This article is from the Food Preserving FAQ, by Eric Decker email@example.com with numerous contributions by others.
from Doug Smart, ...
This isn't a recipe, but it is good information and does offer something on
the strength of the brine:
Pacific Northwest Cooperative Extension publication PNW 238 advises the fol-
lowing (somewhat paraphrased) for safety in smoking fish:
- Fish must be heated to 160 F internal temp and held there for at least
30 minutes during the smoking process.
- Fish must be brined long enough to absorb adequate salt for preservation.

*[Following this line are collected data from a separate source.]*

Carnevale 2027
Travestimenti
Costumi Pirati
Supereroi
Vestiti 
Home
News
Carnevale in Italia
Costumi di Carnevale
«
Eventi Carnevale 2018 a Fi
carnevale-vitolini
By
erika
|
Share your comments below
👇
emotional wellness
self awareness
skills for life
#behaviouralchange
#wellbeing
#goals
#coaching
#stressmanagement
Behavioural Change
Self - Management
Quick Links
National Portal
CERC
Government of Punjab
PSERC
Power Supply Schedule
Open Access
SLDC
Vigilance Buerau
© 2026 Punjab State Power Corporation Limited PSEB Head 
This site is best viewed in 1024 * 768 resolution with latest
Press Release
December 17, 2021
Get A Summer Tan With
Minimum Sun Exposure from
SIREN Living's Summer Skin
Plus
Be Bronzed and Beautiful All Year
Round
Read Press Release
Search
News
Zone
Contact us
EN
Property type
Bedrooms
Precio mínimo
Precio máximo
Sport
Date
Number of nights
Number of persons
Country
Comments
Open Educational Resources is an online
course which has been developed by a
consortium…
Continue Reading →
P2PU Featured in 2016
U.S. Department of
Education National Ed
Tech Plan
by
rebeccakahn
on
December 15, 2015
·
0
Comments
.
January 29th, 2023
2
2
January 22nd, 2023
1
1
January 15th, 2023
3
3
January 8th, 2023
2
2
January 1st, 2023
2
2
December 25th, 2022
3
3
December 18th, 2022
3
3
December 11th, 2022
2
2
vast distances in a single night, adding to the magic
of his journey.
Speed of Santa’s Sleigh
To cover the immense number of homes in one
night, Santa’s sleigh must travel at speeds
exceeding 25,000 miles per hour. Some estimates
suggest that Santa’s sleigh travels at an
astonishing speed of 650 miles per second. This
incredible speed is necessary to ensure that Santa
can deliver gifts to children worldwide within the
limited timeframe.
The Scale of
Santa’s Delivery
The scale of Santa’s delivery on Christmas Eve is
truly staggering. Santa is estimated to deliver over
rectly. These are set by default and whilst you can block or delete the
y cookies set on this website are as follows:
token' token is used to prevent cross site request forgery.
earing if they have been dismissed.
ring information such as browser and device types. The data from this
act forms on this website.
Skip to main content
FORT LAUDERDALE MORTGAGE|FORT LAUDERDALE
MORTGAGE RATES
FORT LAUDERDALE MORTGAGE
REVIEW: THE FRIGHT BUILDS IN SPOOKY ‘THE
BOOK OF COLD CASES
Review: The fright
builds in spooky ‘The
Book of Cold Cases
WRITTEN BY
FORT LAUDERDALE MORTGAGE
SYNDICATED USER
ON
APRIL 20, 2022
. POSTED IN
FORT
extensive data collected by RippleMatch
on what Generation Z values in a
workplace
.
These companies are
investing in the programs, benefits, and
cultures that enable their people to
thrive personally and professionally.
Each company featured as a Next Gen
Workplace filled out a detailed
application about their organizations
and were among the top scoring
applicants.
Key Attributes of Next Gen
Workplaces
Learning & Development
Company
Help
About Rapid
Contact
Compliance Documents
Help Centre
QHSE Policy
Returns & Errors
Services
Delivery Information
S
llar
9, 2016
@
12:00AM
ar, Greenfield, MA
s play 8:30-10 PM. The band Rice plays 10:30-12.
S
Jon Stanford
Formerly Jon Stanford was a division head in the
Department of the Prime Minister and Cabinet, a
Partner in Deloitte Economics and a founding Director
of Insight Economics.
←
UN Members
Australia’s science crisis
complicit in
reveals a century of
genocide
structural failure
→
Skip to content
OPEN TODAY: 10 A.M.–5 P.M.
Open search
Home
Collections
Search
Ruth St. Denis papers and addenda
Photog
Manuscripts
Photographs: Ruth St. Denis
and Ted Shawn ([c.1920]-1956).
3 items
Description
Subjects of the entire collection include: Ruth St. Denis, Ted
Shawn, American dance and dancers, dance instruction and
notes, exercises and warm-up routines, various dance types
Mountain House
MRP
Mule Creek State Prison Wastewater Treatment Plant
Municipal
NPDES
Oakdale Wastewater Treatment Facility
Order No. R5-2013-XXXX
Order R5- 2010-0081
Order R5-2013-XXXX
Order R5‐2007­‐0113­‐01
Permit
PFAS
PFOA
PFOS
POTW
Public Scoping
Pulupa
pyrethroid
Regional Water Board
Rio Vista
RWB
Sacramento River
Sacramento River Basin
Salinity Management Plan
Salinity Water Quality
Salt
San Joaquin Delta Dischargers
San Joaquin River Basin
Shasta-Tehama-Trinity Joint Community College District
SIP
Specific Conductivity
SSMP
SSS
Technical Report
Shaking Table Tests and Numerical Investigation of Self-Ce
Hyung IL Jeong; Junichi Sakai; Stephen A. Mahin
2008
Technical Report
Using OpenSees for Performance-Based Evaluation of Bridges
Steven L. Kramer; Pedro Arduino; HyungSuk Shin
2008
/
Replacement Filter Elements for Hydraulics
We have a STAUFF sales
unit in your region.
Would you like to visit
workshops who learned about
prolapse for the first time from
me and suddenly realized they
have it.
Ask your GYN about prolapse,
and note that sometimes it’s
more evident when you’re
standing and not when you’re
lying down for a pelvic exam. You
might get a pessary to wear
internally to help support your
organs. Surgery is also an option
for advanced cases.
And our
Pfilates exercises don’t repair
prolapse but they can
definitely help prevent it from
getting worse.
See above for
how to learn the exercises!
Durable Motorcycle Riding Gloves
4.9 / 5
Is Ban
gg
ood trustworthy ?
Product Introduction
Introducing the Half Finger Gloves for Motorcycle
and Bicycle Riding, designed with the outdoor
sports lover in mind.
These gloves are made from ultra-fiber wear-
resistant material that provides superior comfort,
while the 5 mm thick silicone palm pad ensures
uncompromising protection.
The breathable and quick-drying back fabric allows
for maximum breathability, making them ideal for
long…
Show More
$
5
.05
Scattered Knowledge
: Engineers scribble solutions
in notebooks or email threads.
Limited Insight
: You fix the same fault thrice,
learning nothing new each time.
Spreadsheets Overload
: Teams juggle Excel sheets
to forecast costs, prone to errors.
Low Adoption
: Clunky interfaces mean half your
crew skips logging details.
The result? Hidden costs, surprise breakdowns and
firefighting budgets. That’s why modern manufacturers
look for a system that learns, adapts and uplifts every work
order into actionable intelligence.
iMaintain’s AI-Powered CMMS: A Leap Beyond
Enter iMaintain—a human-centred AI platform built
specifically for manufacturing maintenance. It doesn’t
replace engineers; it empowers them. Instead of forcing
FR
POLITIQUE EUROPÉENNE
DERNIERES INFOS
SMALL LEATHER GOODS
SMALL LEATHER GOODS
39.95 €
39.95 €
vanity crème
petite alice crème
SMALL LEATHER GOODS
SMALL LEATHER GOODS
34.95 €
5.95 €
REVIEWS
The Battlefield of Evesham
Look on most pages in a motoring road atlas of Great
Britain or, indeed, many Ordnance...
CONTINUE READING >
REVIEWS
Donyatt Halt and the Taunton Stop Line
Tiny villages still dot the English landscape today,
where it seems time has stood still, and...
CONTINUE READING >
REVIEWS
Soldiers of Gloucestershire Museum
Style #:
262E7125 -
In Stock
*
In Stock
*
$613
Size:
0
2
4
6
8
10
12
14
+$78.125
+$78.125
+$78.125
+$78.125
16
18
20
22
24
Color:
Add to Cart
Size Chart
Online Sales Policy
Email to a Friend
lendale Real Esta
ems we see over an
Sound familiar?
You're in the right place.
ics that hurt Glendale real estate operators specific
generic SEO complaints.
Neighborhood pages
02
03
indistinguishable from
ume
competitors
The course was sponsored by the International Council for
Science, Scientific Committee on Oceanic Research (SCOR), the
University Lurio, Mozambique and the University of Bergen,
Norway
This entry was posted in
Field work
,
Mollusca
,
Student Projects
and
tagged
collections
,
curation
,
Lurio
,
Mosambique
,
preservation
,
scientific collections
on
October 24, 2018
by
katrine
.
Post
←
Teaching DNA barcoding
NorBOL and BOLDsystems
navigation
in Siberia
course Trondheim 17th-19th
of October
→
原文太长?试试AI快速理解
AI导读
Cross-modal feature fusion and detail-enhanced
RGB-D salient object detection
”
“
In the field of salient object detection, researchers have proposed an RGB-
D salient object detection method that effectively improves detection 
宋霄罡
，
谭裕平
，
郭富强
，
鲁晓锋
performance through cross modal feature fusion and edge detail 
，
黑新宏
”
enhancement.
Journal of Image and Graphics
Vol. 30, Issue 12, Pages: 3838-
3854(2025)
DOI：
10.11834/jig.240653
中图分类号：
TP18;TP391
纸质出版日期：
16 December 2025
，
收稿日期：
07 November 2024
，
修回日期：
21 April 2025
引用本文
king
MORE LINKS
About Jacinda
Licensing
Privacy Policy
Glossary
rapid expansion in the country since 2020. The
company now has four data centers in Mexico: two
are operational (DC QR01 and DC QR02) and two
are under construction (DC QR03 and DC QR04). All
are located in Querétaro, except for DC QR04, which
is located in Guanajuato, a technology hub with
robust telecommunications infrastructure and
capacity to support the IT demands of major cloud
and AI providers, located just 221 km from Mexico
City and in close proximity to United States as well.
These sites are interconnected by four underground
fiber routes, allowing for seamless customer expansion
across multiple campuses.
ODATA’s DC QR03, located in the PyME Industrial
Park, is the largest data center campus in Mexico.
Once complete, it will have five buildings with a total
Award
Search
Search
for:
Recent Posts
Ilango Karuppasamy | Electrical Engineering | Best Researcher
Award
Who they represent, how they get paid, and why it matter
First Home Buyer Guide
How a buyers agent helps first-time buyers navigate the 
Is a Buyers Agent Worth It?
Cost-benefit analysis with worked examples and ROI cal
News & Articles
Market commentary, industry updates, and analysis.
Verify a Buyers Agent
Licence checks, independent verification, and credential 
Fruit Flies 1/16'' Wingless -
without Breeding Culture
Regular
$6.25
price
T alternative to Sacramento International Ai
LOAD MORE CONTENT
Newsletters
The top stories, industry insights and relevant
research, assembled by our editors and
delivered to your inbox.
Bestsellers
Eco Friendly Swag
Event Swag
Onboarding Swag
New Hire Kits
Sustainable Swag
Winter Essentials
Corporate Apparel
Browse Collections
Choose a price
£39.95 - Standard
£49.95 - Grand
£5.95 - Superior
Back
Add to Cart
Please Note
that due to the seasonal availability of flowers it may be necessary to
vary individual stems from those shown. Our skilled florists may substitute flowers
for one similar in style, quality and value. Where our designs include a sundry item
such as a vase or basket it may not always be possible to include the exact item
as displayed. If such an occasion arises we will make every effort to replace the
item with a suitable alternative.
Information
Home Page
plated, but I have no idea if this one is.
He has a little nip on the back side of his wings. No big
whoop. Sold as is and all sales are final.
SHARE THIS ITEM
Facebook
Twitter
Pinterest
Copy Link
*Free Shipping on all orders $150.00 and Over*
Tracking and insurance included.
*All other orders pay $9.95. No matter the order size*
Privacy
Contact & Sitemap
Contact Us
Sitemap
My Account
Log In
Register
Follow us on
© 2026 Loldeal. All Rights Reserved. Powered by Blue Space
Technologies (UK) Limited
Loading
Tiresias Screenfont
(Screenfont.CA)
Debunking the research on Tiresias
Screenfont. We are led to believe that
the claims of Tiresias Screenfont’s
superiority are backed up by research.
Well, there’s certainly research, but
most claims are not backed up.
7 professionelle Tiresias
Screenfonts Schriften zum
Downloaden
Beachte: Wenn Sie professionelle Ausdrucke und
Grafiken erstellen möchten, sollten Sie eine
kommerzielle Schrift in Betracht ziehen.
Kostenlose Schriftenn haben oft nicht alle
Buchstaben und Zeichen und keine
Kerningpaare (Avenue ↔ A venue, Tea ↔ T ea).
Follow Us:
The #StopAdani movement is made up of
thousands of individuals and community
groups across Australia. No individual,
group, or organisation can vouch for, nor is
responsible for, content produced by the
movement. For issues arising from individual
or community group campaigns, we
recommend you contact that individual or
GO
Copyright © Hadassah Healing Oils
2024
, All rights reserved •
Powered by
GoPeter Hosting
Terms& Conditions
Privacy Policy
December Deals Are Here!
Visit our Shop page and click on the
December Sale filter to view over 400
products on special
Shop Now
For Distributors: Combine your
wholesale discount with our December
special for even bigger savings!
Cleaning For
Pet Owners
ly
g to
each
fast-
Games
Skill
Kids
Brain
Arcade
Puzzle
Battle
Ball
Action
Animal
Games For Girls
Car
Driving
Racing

A brine solution containing 1 part salt to 7 parts water by volume for 1
hour will usually suffice.
- Oily fish such as salmon, steelhead, shad, and smelt take longer to absorb
brine, but tend to absorb smoke faster.
- Fish should be air dried before smoking for better smoke absorption and to
minimize the chance of spoiling during smoking.
- It is best to smoke at a low temp for 3-5 hours before elevating to the
160 F cooking temp. This helps eliminate "curd" formation as juices boil
out. To avoid spoilage during smoking, the magic 160 F temp should be
reached within 6-8 hours.
- Commercial smoked products must meet an FDA requirement of at least 3 1/2%
water phase salt after smoking. Since most home smokers cannot make that
measurement, refrigeration is essential for safe storage of home-smoked
- Use only hardwoods for smoking. Maple, oak, alder, hickory, birch and
fruit woods are recommended. DO NOT USE WOODS FROM CONIFERS.